Boasting guns showdown and nudity galore Crank (2006) was made on a modest $12 million budget and turned into an action phenomenon by grossing $42.9 million that guaranteed a 2009 sequel. We take a look at both of them.

 

Crank (2006) poster

Crank
(2006)

 

Following a high-profile job he shouldn’t have performed, professional hit-man Chev Chellios (Jason Statham, no introduction needed) is in the form of revenge injected with a dodgy Chinese drug, which gives him a slow death that will last less than a day, unless he keeps his adrenaline pumping and slow it down, and he does so in spades by going on a binge to find the perpetrators while all hell breaks loose.

 

Written and directed by the credited Neveldine/Taylor team (the Mark Neveldine and Brian Taylor duo) this is considered an action classic now, but it hasn’t aged too well visually as it was shot on video and the image looks rubbish now even to the most untrained pair of eyes.
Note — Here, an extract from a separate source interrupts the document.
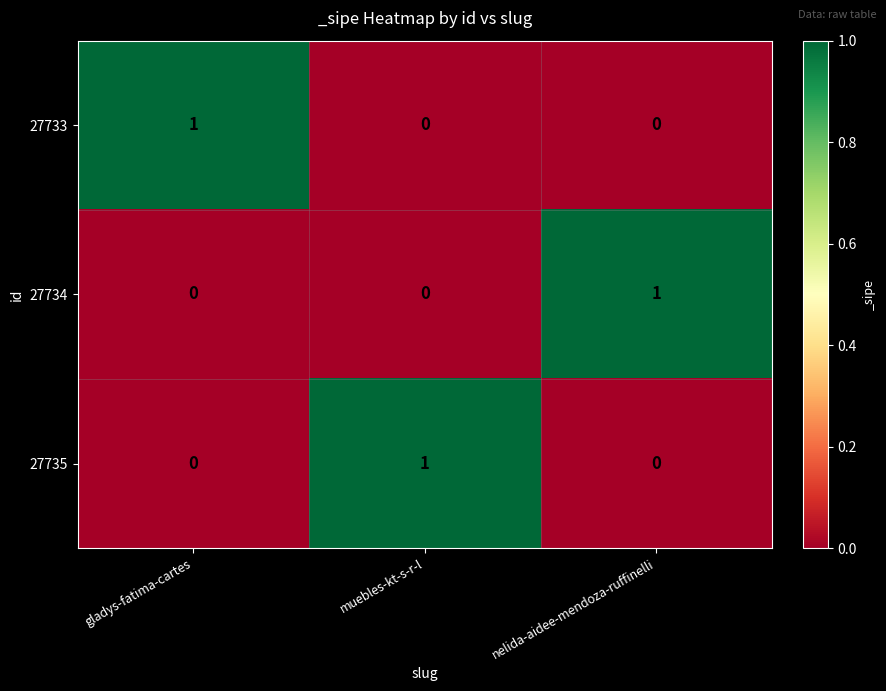

Reading left to right, extract all data points from this chart.

27733: gladys-fatima-cartes=1	muebles-kt-s-r-l=0	nelida-aidee-mendoza-ruffinelli=0
27734: gladys-fatima-cartes=0	muebles-kt-s-r-l=0	nelida-aidee-mendoza-ruffinelli=1
27735: gladys-fatima-cartes=0	muebles-kt-s-r-l=1	nelida-aidee-mendoza-ruffinelli=0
It lives up to its title though as the rock and metal soundtrack is cranked up to 11 and the music video-like editing is bombastic, to say the least, even if it looks like a bad copy of Quentin Tarantino film, at times.

 

It is essentially the high octane action version of Run Lola Run (1998) and it is salvaged by some very clever dialogue and its overall edginess as we see the ‘down and dirty’ protagonist snorting cocaine and dismembering his opponents. The problem though is that most of its humour seems very ‘politically incorrect’ these days and could be accused of homophobia and/or racism.

 

Crank: High Voltage (2009)

Crank: High Voltage
(2009)

 

This time around the Chinese threat comes to Chev Chellios (returning Jason Statham) in the form of another high-profile Triad gangster that steals his heart (as in the vital organ) and transplants it to himself with the aid of some dodgy medical operation. The hero has very few hours to live with his artificial replacement organ and in order to make some time for himself and prolong his foreseeable death he must keep pumping high voltage adrenaline to himself, which he does in spades in the means of shootouts and car crashes.

 

The Neveldine/Taylor writing and directing duo return with this crazier and more expensive sequel (it was budgeted at $20 million), maintaining the bombastic rock soundtrack and the frenetic editing, but the action has become more comedic, so much in fact that it is bordering on Troma-type features (even Lloyd Kaufman and Ron Jeremy provide cameo appearances). The critics didn’t get a chance to see it (advance screenings were not made available, somewhat understandably so) but the fans loved it and it went on to gross $34.6 million, so the fact that we never saw another sequel (even a straight-to-video one) is strange.